В Москву прилетел для каких-то консультаций Кучма. Летай не летай — для меня он всё равно человек конченый.
3 декабря, пятница. Еще несколько дней назад С.И. Худяков на экспертном совете предупредил, что в пятницу (т. е. сегодня) в 12 часов дня на Тверской, на доме девять, будут открывать мемориальную доску, посвященную памяти Е.А. Фурцевой. Какая-то дата, кажется, связанная с годовщиной ее смерти. Он сказал так: «Я боюсь, что там будет пять человек выступающих», и попросил, по возможности, членов экспертного совета прийти на открытие. Для меня это прозвучало не только просьбой, но задело мое природное чувство справедливости — уж о какой справедливости я здесь говорю, не знаю.
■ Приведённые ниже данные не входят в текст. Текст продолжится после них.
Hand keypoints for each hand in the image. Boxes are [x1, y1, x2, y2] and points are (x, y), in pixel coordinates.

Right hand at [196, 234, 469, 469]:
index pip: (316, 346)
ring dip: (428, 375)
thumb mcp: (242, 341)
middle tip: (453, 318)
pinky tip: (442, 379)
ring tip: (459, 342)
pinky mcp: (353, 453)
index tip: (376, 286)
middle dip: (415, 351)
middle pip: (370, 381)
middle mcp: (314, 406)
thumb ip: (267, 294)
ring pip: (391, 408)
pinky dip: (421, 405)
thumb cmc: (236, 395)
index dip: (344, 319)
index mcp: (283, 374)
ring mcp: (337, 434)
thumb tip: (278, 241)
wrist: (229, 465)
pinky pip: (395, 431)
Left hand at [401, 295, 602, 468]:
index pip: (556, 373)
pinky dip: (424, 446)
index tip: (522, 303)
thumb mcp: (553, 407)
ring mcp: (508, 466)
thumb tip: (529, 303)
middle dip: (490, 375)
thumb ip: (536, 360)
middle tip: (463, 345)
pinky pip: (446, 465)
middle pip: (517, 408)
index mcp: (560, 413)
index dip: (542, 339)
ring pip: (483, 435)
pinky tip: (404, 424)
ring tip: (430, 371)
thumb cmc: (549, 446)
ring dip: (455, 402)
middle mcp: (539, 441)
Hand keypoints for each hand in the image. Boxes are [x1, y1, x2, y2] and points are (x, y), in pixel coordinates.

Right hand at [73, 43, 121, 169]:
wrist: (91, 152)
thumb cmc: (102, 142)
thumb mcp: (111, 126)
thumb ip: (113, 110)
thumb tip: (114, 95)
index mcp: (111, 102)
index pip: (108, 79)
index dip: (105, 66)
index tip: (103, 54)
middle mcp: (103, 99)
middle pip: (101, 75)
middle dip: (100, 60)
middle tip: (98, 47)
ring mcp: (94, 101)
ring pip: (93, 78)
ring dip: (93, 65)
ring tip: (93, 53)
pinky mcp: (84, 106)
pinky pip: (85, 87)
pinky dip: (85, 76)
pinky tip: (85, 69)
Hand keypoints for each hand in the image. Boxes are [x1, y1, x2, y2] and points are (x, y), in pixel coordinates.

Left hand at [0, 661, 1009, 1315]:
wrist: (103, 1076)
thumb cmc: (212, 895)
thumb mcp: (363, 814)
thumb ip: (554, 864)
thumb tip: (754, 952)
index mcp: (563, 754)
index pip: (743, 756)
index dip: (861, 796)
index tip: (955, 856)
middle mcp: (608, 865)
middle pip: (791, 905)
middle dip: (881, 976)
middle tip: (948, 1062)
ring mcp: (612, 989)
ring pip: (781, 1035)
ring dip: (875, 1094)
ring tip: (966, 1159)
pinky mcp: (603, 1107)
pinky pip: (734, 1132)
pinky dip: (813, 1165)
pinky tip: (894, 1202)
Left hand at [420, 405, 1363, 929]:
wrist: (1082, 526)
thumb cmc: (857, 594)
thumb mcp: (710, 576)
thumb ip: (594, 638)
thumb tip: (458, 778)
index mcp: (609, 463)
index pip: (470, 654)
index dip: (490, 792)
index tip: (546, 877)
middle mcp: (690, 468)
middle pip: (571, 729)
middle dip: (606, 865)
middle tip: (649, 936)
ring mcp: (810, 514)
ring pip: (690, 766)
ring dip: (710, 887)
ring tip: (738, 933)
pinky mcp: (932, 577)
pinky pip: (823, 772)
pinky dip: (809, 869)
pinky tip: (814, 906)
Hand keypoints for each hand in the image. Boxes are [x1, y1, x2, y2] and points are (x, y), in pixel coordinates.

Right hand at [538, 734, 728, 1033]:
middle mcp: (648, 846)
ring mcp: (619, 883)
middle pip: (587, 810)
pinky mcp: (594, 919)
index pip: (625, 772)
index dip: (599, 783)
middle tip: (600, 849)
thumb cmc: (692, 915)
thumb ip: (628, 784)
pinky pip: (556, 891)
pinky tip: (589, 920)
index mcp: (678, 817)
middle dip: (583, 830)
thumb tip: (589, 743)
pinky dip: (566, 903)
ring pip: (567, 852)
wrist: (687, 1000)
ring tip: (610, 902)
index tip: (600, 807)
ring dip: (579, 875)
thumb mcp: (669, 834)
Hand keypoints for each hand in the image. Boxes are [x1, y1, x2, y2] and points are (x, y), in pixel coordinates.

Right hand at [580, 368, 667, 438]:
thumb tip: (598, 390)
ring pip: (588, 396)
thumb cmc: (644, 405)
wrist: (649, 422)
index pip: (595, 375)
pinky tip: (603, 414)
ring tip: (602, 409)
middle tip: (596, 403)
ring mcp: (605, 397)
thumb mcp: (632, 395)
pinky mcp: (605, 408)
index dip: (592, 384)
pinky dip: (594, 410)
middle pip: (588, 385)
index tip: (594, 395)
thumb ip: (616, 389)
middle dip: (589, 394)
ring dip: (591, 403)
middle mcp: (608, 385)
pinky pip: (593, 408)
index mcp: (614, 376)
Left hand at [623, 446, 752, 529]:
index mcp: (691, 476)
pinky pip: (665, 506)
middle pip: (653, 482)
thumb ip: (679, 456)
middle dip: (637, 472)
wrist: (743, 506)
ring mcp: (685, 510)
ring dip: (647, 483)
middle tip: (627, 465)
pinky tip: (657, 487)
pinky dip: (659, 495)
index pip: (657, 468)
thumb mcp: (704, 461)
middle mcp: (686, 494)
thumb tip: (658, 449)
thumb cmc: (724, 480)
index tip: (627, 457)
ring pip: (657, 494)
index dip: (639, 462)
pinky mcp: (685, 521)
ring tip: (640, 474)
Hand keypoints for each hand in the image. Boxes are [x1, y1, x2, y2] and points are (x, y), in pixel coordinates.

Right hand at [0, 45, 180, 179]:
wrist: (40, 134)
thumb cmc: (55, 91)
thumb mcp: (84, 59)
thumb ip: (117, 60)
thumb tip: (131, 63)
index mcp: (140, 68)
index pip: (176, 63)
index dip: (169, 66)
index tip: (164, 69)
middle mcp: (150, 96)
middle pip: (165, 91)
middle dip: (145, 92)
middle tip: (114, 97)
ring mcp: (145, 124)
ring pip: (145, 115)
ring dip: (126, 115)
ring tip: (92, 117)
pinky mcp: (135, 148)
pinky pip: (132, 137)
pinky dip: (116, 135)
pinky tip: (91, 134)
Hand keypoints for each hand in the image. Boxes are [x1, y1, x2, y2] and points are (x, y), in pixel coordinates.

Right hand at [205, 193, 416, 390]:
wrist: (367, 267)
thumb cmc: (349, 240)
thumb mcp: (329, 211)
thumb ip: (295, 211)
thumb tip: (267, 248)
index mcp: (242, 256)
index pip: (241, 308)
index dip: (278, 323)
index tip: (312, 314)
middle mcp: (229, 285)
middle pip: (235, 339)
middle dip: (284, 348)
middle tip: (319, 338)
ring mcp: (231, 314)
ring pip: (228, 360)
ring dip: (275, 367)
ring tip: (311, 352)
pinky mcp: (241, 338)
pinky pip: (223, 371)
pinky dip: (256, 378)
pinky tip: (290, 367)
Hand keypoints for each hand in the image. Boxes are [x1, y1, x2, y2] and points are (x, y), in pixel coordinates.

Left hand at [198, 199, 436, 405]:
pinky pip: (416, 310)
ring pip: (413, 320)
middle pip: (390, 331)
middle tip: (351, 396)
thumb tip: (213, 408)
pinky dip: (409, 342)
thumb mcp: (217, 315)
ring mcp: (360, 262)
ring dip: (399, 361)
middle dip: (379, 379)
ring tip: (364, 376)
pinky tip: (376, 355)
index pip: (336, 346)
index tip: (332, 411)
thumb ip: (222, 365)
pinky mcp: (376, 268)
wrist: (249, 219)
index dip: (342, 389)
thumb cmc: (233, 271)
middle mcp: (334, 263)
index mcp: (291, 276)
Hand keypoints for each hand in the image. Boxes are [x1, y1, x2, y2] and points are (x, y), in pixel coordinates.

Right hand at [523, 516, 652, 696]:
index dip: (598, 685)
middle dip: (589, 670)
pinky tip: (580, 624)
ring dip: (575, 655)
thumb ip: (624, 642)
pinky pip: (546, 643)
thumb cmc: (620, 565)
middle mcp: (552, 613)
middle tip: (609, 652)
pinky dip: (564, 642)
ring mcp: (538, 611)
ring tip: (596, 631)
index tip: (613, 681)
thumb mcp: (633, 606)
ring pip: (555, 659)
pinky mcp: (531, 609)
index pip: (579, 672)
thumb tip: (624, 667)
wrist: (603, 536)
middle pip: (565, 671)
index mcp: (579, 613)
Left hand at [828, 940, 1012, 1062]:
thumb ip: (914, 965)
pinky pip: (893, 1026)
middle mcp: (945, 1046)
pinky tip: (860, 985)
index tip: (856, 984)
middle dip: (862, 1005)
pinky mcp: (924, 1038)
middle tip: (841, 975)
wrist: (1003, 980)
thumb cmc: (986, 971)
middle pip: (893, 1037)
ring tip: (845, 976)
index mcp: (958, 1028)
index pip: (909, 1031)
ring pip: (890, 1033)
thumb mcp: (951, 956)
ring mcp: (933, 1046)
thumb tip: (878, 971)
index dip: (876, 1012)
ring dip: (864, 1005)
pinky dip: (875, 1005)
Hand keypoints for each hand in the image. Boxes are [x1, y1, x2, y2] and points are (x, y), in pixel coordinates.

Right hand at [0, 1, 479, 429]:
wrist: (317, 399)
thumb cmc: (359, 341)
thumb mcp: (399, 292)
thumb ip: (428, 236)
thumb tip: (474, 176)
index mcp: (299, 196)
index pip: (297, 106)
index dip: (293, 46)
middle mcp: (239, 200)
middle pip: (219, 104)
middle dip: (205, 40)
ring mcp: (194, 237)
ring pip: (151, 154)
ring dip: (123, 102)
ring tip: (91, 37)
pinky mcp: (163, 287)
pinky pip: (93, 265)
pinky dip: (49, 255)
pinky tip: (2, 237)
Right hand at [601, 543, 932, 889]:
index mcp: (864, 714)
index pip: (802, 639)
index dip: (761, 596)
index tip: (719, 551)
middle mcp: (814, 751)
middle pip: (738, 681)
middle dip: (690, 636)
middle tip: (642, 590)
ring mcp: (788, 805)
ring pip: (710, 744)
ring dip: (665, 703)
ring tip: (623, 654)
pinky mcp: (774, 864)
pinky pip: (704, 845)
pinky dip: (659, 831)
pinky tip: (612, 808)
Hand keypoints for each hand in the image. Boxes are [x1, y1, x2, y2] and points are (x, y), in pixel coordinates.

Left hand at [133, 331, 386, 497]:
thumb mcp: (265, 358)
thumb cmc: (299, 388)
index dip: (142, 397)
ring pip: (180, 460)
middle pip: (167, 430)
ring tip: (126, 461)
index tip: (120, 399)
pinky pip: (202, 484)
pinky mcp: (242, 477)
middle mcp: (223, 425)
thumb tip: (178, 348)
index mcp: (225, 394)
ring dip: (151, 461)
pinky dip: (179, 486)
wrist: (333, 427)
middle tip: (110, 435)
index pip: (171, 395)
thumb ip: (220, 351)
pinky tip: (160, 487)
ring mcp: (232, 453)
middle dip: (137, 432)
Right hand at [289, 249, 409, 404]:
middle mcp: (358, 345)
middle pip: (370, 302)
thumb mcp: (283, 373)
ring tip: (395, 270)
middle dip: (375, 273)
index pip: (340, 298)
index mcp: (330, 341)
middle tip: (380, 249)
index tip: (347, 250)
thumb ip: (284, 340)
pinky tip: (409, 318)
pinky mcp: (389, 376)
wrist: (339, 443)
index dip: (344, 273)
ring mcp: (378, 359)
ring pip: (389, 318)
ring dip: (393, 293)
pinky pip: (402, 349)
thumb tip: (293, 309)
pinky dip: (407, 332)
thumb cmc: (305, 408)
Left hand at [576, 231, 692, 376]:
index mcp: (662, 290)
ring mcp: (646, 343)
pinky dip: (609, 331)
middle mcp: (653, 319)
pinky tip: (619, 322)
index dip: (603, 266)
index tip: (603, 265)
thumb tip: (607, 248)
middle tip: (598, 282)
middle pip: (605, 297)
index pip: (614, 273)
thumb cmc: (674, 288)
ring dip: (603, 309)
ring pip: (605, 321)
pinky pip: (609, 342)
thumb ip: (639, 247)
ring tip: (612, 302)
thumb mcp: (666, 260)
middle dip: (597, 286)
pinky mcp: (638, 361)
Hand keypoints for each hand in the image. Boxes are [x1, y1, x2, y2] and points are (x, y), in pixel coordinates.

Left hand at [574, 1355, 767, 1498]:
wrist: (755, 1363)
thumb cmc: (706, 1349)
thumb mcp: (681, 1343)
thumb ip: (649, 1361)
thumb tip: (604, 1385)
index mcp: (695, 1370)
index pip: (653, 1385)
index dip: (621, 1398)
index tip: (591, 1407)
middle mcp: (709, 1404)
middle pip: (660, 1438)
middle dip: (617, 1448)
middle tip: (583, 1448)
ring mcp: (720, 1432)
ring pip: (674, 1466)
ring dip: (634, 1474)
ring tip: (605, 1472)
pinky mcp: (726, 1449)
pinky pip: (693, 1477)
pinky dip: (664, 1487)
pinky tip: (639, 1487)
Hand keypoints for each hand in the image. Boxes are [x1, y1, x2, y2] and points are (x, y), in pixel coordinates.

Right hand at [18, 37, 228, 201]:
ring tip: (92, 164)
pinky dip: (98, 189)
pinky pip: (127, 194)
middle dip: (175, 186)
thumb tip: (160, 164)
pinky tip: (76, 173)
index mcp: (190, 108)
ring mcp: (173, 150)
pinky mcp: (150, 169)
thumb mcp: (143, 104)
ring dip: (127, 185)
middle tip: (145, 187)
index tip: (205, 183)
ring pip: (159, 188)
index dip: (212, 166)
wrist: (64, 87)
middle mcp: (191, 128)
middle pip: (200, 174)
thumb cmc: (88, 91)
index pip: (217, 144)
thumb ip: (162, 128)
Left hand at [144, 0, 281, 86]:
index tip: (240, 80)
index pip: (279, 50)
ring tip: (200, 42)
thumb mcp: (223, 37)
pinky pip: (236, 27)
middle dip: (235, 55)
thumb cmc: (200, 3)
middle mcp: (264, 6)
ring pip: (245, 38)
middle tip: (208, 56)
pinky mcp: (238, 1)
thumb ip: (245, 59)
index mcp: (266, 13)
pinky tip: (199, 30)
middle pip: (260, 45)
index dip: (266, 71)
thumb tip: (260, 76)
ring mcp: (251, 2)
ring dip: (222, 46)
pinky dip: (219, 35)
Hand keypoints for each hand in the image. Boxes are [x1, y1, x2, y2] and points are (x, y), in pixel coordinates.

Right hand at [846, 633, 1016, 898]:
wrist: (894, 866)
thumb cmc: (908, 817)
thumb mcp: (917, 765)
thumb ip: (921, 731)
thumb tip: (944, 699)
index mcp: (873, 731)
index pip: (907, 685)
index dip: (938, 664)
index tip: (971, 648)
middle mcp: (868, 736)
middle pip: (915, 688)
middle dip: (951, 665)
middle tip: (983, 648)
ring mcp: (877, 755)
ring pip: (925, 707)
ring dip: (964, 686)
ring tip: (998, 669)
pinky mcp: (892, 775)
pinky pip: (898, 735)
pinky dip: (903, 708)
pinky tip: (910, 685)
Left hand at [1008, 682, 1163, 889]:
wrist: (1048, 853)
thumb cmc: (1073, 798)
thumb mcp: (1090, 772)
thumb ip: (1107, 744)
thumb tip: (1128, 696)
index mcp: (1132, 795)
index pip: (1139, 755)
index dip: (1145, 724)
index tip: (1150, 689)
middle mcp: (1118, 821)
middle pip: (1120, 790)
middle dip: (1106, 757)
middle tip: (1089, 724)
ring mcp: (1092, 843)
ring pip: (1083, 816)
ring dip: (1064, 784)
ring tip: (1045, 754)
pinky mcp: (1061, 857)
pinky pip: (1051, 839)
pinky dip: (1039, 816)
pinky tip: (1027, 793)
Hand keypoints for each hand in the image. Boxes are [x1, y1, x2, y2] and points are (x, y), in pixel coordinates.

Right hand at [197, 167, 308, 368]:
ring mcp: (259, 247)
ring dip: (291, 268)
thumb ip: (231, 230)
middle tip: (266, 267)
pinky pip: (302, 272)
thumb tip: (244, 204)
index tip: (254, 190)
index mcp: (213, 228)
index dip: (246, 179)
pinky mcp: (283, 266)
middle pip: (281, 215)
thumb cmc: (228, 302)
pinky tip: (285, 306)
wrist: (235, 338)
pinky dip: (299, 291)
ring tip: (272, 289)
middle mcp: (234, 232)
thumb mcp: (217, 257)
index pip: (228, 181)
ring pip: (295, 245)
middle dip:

Может быть, не все так безнадежно, значит, есть какие-то в обществе здоровые силы. В общем, пошёл. Правда, потом, когда час простоял на Тверской, без шапки (а шёл снег, и замерзли ноги, пришлось принимать меры: пить терафлю и все прочее), не жалел, а подумал, что даже в проявлении своих чувств в моем возрасте надо быть осторожней.